To load files on a mass scale, drop them to files_to_load
folder and execute the following command:
curl http://127.0.0.1:4500/api/v1/load_to_mongo
Is possible to upload a file via POST
curl -F file="@/home/user/somefile.exe" http://127.0.0.1:4500/api/v1/file/add
You can upload all the files under a folder with find+curl
find . -type f -exec curl -F file="@{}" http://127.0.0.1:4500/api/v1/file/add \;
We have gathered 5437 executable samples (sha1: 6EA9BBFBB5FB0EB0D025221A522D907E6D4956A0) mentioned in APT reports over the last years. Ask for the zip password sending a DM to CodexGigasSys twitter. Source: [https://github.com/aptnotes/data] (https://github.com/aptnotes/data)
From 2017-01-23, logging system has been moved from the default docker logging system, to a syslog container that uses rsyslog deamon. To view logs, cd to the codex-backend folder and execute:
sudo docker-compose exec syslog tail -f /var/log/messages
(change tail -f
for cat
, less
or whatever suits your needs)
Wanna contribute? Codex Gigas Community is an open, BSD-licensed, collaborative development effort that heavily relies on contributions from the whole community. We welcome tickets, pull requests, feature suggestions and bug fixing.
When developing new modules or patches, please try to comply to the general code style that we try to maintain across the project. When introducing new features or fixing significant bugs, please also include a summary and possibly also introduce comprehensive documentation in our guide. If you want to debug the app it will be easier starting it as:
sudo docker-compose run --service-ports --rm api
This way the app does not run in the background and you can use embed()
from IPython
Codex Gigas extracts the file metadata via plugins. Each plugin receives a file and returns a python dictionary that is saved in MongoDB. Plugins are located in src/PlugIns
. To add a new plugin for Windows executables create a file in src/PlugIns/PE/
and add the plugin name in Prosessors/PEProcessor.py
and PlugIns/PE/__init__.py
.
We would like to thanks the authors of the following tools, coming from other projects:
- yarGen (Florian Roth) https://github.com/Neo23x0/yarGen
- pefile (Ero Carrera) https://github.com/erocarrera/pefile
- ssdeep (jollheef) https://github.com/jollheef/ssdeep
Copyright (c) 2016 Deloitte Argentina
Permission is hereby granted, free of charge, to any person obtaining a copy of this software and associated documentation files (the "Software"), to deal in the Software without restriction, including without limitation the rights to use, copy, modify, merge, publish, distribute, sublicense, and/or sell copies of the Software, and to permit persons to whom the Software is furnished to do so, subject to the following conditions:
The above copyright notice and this permission notice shall be included in all copies or substantial portions of the Software.
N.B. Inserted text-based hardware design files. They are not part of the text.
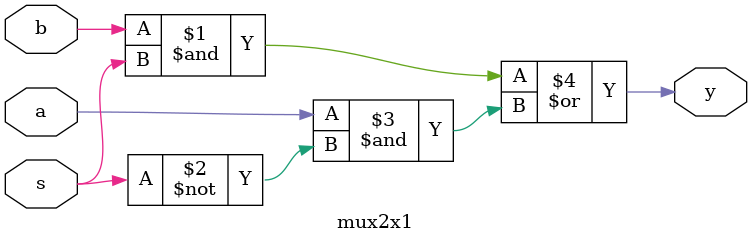
<source format=v>
`timescale 1ns / 1ps


module barrel_shifter(
input [7:0]din,
input [2:0]shift,
output [7:0]out
    );
    wire [7:0]w1,w2;
    mux2x1 a1(1'b0,din[0],shift[0],w1[0]);
    mux2x1 a2(din[0],din[1],shift[0],w1[1]);
    mux2x1 a3(din[1],din[2],shift[0],w1[2]);
    mux2x1 a4(din[2],din[3],shift[0],w1[3]);
    mux2x1 a5(din[3],din[4],shift[0],w1[4]);
    mux2x1 a6(din[4],din[5],shift[0],w1[5]);
    mux2x1 a7(din[5],din[6],shift[0],w1[6]);
    mux2x1 a8(din[6],din[7],shift[0],w1[7]);
    mux2x1 a9(1'b0,w1[0],shift[1],w2[0]);
    mux2x1 a10(1'b0,w1[1],shift[1],w2[1]);
    mux2x1 a11(w1[0],w1[2],shift[1],w2[2]);
    mux2x1 a12(w1[1],w1[3],shift[1],w2[3]);
    mux2x1 a13(w1[2],w1[4],shift[1],w2[4]);
    mux2x1 a14(w1[3],w1[5],shift[1],w2[5]);
    mux2x1 a15(w1[4],w1[6],shift[1],w2[6]);
    mux2x1 a16(w1[5],w1[7],shift[1],w2[7]);
     mux2x1 a17(1'b0,w2[0],shift[2],out[0]);
    mux2x1 a18(1'b0,w2[1],shift[2],out[1]);
    mux2x1 a19(1'b0,w2[2],shift[2],out[2]);
    mux2x1 a20(1'b0,w2[3],shift[2],out[3]);
    mux2x1 a21(w2[0],w2[4],shift[2],out[4]);
    mux2x1 a22(w2[1],w2[5],shift[2],out[5]);
    mux2x1 a23(w2[2],w2[6],shift[2],out[6]);
    mux2x1 a24(w2[3],w2[7],shift[2],out[7]);
    
endmodule
module mux2x1(
    input b,a,s,
    output y
    );
    assign y=(b&s)|(a&(~s));
endmodule
</source>
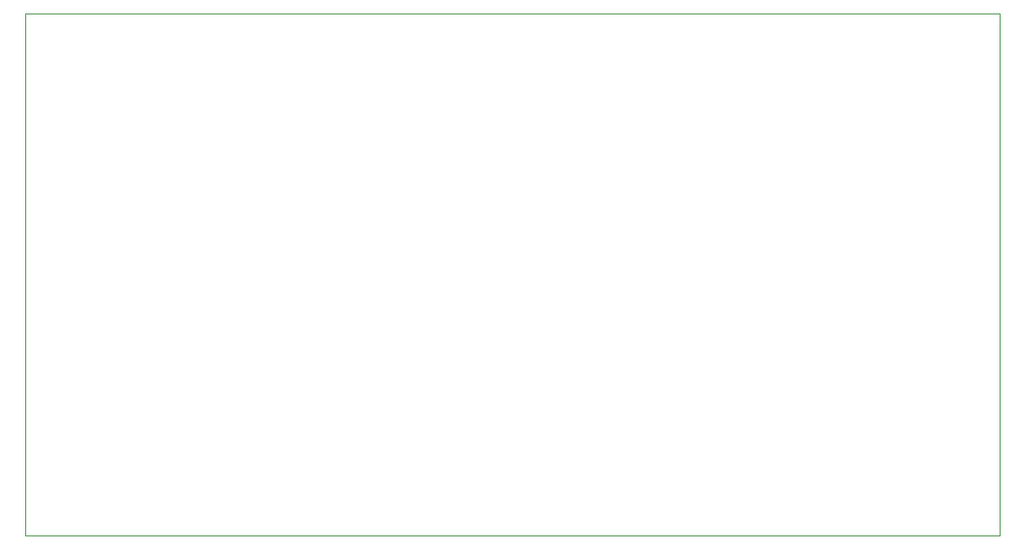
<source format=gbr>
%TF.GenerationSoftware,KiCad,Pcbnew,(6.0.9)*%
%TF.CreationDate,2023-10-13T22:04:35+03:00*%
%TF.ProjectId,ULV,554c562e-6b69-4636-9164-5f7063625858,rev?*%
%TF.SameCoordinates,Original*%
%TF.FileFunction,Profile,NP*%
%FSLAX46Y46*%
G04 Gerber Fmt 4.6, Leading zero omitted, Abs format (unit mm)*
G04 Created by KiCad (PCBNEW (6.0.9)) date 2023-10-13 22:04:35*
%MOMM*%
%LPD*%
G01*
G04 APERTURE LIST*
%TA.AperFunction,Profile*%
%ADD10C,0.100000*%
%TD*%
G04 APERTURE END LIST*
D10*
X170180000Y-122174000D02*
X78740000Y-122174000D01*
X170180000Y-73152000D02*
X170180000Y-122174000D01*
X170180000Y-73152000D02*
X78740000Y-73152000D01*
X78740000Y-73152000D02*
X78740000Y-122174000D01*
M02*

</source>
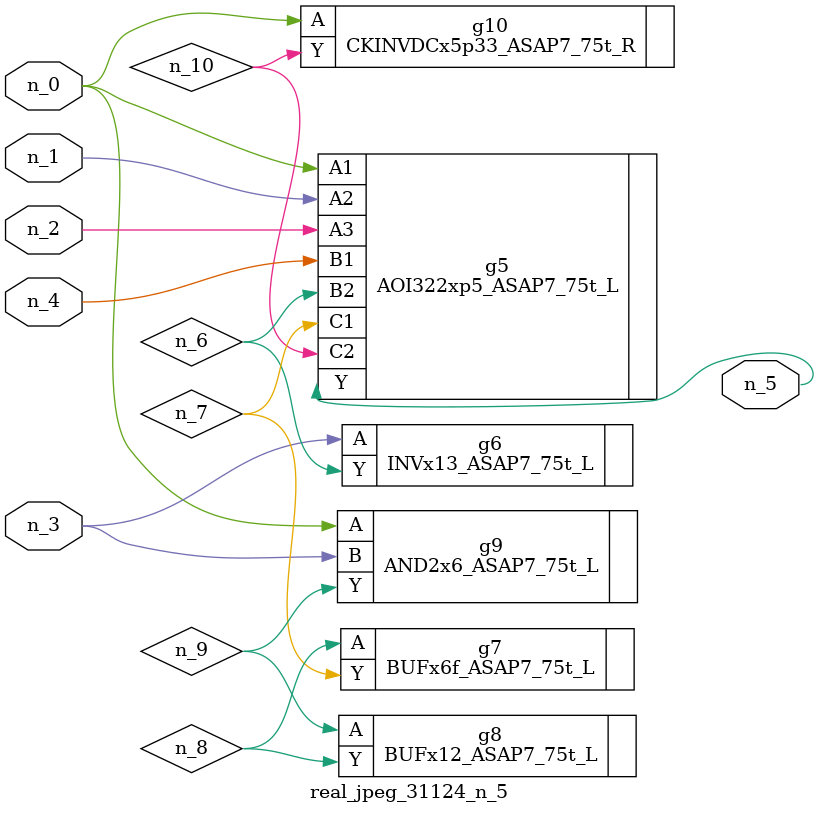
<source format=v>
module real_jpeg_31124_n_5 (n_4, n_0, n_1, n_2, n_3, n_5);

input n_4;
input n_0;
input n_1;
input n_2;
input n_3;

output n_5;

wire n_8;
wire n_6;
wire n_7;
wire n_10;
wire n_9;

AOI322xp5_ASAP7_75t_L g5 ( 
.A1(n_0),
.A2(n_1),
.A3(n_2),
.B1(n_4),
.B2(n_6),
.C1(n_7),
.C2(n_10),
.Y(n_5)
);

AND2x6_ASAP7_75t_L g9 ( 
.A(n_0),
.B(n_3),
.Y(n_9)
);

CKINVDCx5p33_ASAP7_75t_R g10 ( 
.A(n_0),
.Y(n_10)
);

INVx13_ASAP7_75t_L g6 ( 
.A(n_3),
.Y(n_6)
);

BUFx6f_ASAP7_75t_L g7 ( 
.A(n_8),
.Y(n_7)
);

BUFx12_ASAP7_75t_L g8 ( 
.A(n_9),
.Y(n_8)
);


endmodule
</source>
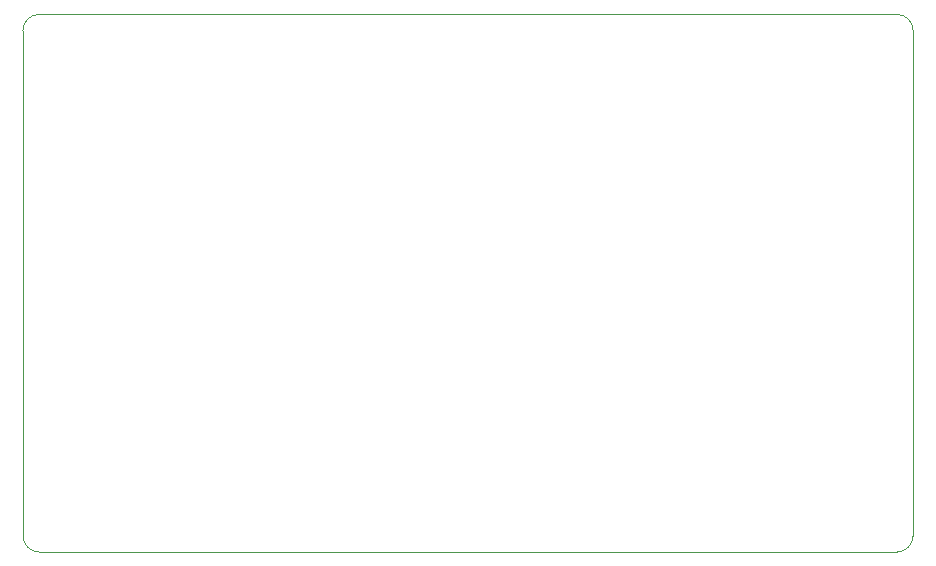
<source format=gbr>
%TF.GenerationSoftware,KiCad,Pcbnew,9.0.0*%
%TF.CreationDate,2025-03-29T21:15:17+01:00*%
%TF.ProjectId,p2000t-ram-expansion-board-128kb-smd-cpld,70323030-3074-42d7-9261-6d2d65787061,4*%
%TF.SameCoordinates,Original*%
%TF.FileFunction,Profile,NP*%
%FSLAX46Y46*%
G04 Gerber Fmt 4.6, Leading zero omitted, Abs format (unit mm)*
G04 Created by KiCad (PCBNEW 9.0.0) date 2025-03-29 21:15:17*
%MOMM*%
%LPD*%
G01*
G04 APERTURE LIST*
%TA.AperFunction,Profile*%
%ADD10C,0.100000*%
%TD*%
G04 APERTURE END LIST*
D10*
X112621600Y-88595200D02*
X112621600Y-45821600D01*
X111250000Y-44450000D02*
G75*
G02*
X112621600Y-45821600I0J-1371600D01*
G01*
X112621600Y-88595200D02*
G75*
G02*
X111250000Y-89966800I-1371600J0D01*
G01*
X37250000Y-45821600D02*
G75*
G02*
X38621600Y-44450000I1371600J0D01*
G01*
X38621600Y-89966800D02*
X111250000Y-89966800D01*
X37250000Y-45821600D02*
X37250000Y-88595200D01*
X38621600Y-89966800D02*
G75*
G02*
X37250000Y-88595200I0J1371600D01*
G01*
X111250000Y-44450000D02*
X38621600Y-44450000D01*
M02*

</source>
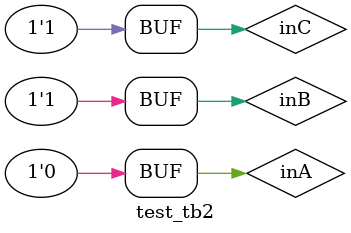
<source format=v>
`timescale 1ns / 1ps


module test_tb2;

	// Inputs
	reg inA;
	reg inB;
	reg inC;

	// Outputs
	wire ans;

	// Instantiate the Unit Under Test (UUT)
	test uut (
		.inA(inA), 
		.inB(inB), 
		.inC(inC), 
		.ans(ans)
	);

	initial begin
		// Initialize Inputs
		inA = 0;
		inB = 1;
		inC = 1;

		// Wait 100 ns for global reset to finish
		#100;
        
		// Add stimulus here

	end
      
endmodule


</source>
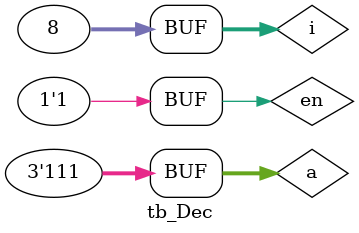
<source format=v>

module tb_Dec();

   reg [2:0]a;
   reg en;
   wire [7:0]y;

integer i;

Three_8De D1(
  .a(a),
  .en(en),
  .y(y)
);


initial begin
   $monitor($time,"a=%b  ; y=%b  ; en=%d",a,y,en);
   #1 a=0; en=0;
   for(i=0;i<8;i=i+1) begin
     #1 a=i ; en=1;
   end
end

endmodule
   
</source>
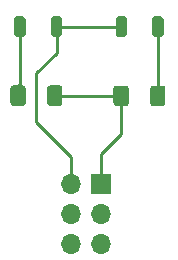
<source format=gbr>
%TF.GenerationSoftware,KiCad,Pcbnew,5.1.10-88a1d61d58~88~ubuntu20.04.1*%
%TF.CreationDate,2021-09-11T09:55:26-04:00*%
%TF.ProjectId,SAO-Alien,53414f2d-416c-4696-956e-2e6b69636164,rev?*%
%TF.SameCoordinates,Original*%
%TF.FileFunction,Copper,L2,Bot*%
%TF.FilePolarity,Positive*%
%FSLAX46Y46*%
G04 Gerber Fmt 4.6, Leading zero omitted, Abs format (unit mm)*
G04 Created by KiCad (PCBNEW 5.1.10-88a1d61d58~88~ubuntu20.04.1) date 2021-09-11 09:55:26*
%MOMM*%
%LPD*%
G01*
G04 APERTURE LIST*
%TA.AperFunction,ComponentPad*%
%ADD10O,1.700000X1.700000*%
%TD*%
%TA.AperFunction,ComponentPad*%
%ADD11R,1.700000X1.700000*%
%TD*%
%TA.AperFunction,Conductor*%
%ADD12C,0.250000*%
%TD*%
G04 APERTURE END LIST*
%TO.P,R2,1*%
%TO.N,+3V3*%
%TA.AperFunction,SMDPad,CuDef*%
G36*
G01*
X134172600Y-81808481D02*
X134172600Y-80558479D01*
G75*
G02*
X134422599Y-80308480I249999J0D01*
G01*
X135222601Y-80308480D01*
G75*
G02*
X135472600Y-80558479I0J-249999D01*
G01*
X135472600Y-81808481D01*
G75*
G02*
X135222601Y-82058480I-249999J0D01*
G01*
X134422599Y-82058480D01*
G75*
G02*
X134172600Y-81808481I0J249999D01*
G01*
G37*
%TD.AperFunction*%
%TO.P,R2,2*%
%TO.N,Net-(D2-Pad2)*%
%TA.AperFunction,SMDPad,CuDef*%
G36*
G01*
X137272600Y-81808481D02*
X137272600Y-80558479D01*
G75*
G02*
X137522599Y-80308480I249999J0D01*
G01*
X138322601Y-80308480D01*
G75*
G02*
X138572600Y-80558479I0J-249999D01*
G01*
X138572600Y-81808481D01*
G75*
G02*
X138322601Y-82058480I-249999J0D01*
G01*
X137522599Y-82058480D01*
G75*
G02*
X137272600Y-81808481I0J249999D01*
G01*
G37*
%TD.AperFunction*%
%TD*%
%TO.P,R1,2*%
%TO.N,Net-(D1-Pad2)*%
%TA.AperFunction,SMDPad,CuDef*%
G36*
G01*
X126745160Y-80548319D02*
X126745160Y-81798321D01*
G75*
G02*
X126495161Y-82048320I-249999J0D01*
G01*
X125695159Y-82048320D01*
G75*
G02*
X125445160Y-81798321I0J249999D01*
G01*
X125445160Y-80548319D01*
G75*
G02*
X125695159Y-80298320I249999J0D01*
G01*
X126495161Y-80298320D01*
G75*
G02*
X126745160Y-80548319I0J-249999D01*
G01*
G37*
%TD.AperFunction*%
%TO.P,R1,1*%
%TO.N,+3V3*%
%TA.AperFunction,SMDPad,CuDef*%
G36*
G01*
X129845160Y-80548319D02*
X129845160Y-81798321D01*
G75*
G02*
X129595161Y-82048320I-249999J0D01*
G01*
X128795159Y-82048320D01*
G75*
G02*
X128545160Y-81798321I0J249999D01*
G01*
X128545160Y-80548319D01*
G75*
G02*
X128795159Y-80298320I249999J0D01*
G01*
X129595161Y-80298320D01*
G75*
G02*
X129845160Y-80548319I0J-249999D01*
G01*
G37*
%TD.AperFunction*%
%TD*%
D10*
%TO.P,J1,6*%
%TO.N,N/C*%
X130606800Y-93705680D03*
%TO.P,J1,5*%
X133146800Y-93705680D03*
%TO.P,J1,4*%
X130606800Y-91165680D03*
%TO.P,J1,3*%
X133146800Y-91165680D03*
%TO.P,J1,2*%
%TO.N,GND*%
X130606800Y-88625680D03*
D11*
%TO.P,J1,1*%
%TO.N,+3V3*%
X133146800Y-88625680D03*
%TD*%
%TO.P,D2,2*%
%TO.N,Net-(D2-Pad2)*%
%TA.AperFunction,SMDPad,CuDef*%
G36*
G01*
X137457760Y-76006160D02*
X137457760Y-74636160D01*
G75*
G02*
X137647760Y-74446160I190000J0D01*
G01*
X138217760Y-74446160D01*
G75*
G02*
X138407760Y-74636160I0J-190000D01*
G01*
X138407760Y-76006160D01*
G75*
G02*
X138217760Y-76196160I-190000J0D01*
G01*
X137647760Y-76196160D01*
G75*
G02*
X137457760Y-76006160I0J190000D01*
G01*
G37*
%TD.AperFunction*%
%TO.P,D2,1*%
%TO.N,GND*%
%TA.AperFunction,SMDPad,CuDef*%
G36*
G01*
X134357760Y-76006160D02*
X134357760Y-74636160D01*
G75*
G02*
X134547760Y-74446160I190000J0D01*
G01*
X135117760Y-74446160D01*
G75*
G02*
X135307760Y-74636160I0J-190000D01*
G01*
X135307760Y-76006160D01*
G75*
G02*
X135117760Y-76196160I-190000J0D01*
G01*
X134547760Y-76196160D01*
G75*
G02*
X134357760Y-76006160I0J190000D01*
G01*
G37*
%TD.AperFunction*%
%TD*%
%TO.P,D1,2*%
%TO.N,Net-(D1-Pad2)*%
%TA.AperFunction,SMDPad,CuDef*%
G36*
G01*
X126722560Y-74641240D02*
X126722560Y-76011240D01*
G75*
G02*
X126532560Y-76201240I-190000J0D01*
G01*
X125962560Y-76201240D01*
G75*
G02*
X125772560Y-76011240I0J190000D01*
G01*
X125772560Y-74641240D01*
G75*
G02*
X125962560Y-74451240I190000J0D01*
G01*
X126532560Y-74451240D01*
G75*
G02*
X126722560Y-74641240I0J-190000D01*
G01*
G37*
%TD.AperFunction*%
%TO.P,D1,1*%
%TO.N,GND*%
%TA.AperFunction,SMDPad,CuDef*%
G36*
G01*
X129822560Y-74641240D02*
X129822560Y-76011240D01*
G75*
G02*
X129632560Y-76201240I-190000J0D01*
G01*
X129062560Y-76201240D01*
G75*
G02*
X128872560Y-76011240I0J190000D01*
G01*
X128872560Y-74641240D01*
G75*
G02*
X129062560Y-74451240I190000J0D01*
G01*
X129632560Y-74451240D01*
G75*
G02*
X129822560Y-74641240I0J-190000D01*
G01*
G37*
%TD.AperFunction*%
%TD*%
D12*
%TO.N,Net-(D1-Pad2)*%
X126095160Y-81173320D02*
X126095160Y-80290000D01*
X126247560Y-81020920D02*
X126095160Y-81173320D01*
X126247560Y-75326240D02*
X126247560Y-81020920D01*
%TO.N,GND*%
X129291680Y-75300840D02*
X129281520Y-75290680D01*
X130606800Y-88625680D02*
X130606800Y-86354920D01*
X130606800Y-86354920D02*
X127650240Y-83398360D01*
X127650240Y-83398360D02*
X127650240Y-79217520D01*
X129347560Y-77520200D02*
X129347560Y-75326240D01*
X127650240Y-79217520D02*
X129347560Y-77520200D01*
X134827680Y-75326240D02*
X134832760Y-75321160D01*
X129347560Y-75326240D02*
X134827680Y-75326240D01*
%TO.N,Net-(D2-Pad2)*%
X137932760Y-81173320D02*
X137922600Y-81183480D01*
X137932760Y-75321160D02*
X137932760Y-81173320D01*
%TO.N,+3V3*%
X129205320Y-81183480D02*
X129195160Y-81173320D01*
X134822600Y-81183480D02*
X129205320Y-81183480D01*
X133146800Y-88625680D02*
X133146800Y-86121240D01*
X134822600Y-84445440D02*
X134822600Y-81183480D01*
X133146800Y-86121240D02*
X134822600Y-84445440D01*
%TD*%
M02*

</source>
THE SOFTWARE IS PROVIDED "AS IS", WITHOUT WARRANTY OF ANY KIND, EXPRESS OR IMPLIED, INCLUDING BUT NOT LIMITED TO THE WARRANTIES OF MERCHANTABILITY, FITNESS FOR A PARTICULAR PURPOSE AND NONINFRINGEMENT. IN NO EVENT SHALL THE AUTHORS OR COPYRIGHT HOLDERS BE LIABLE FOR ANY CLAIM, DAMAGES OR OTHER LIABILITY, WHETHER IN AN ACTION OF CONTRACT, TORT OR OTHERWISE, ARISING FROM, OUT OF OR IN CONNECTION WITH THE SOFTWARE OR THE USE OR OTHER DEALINGS IN THE SOFTWARE.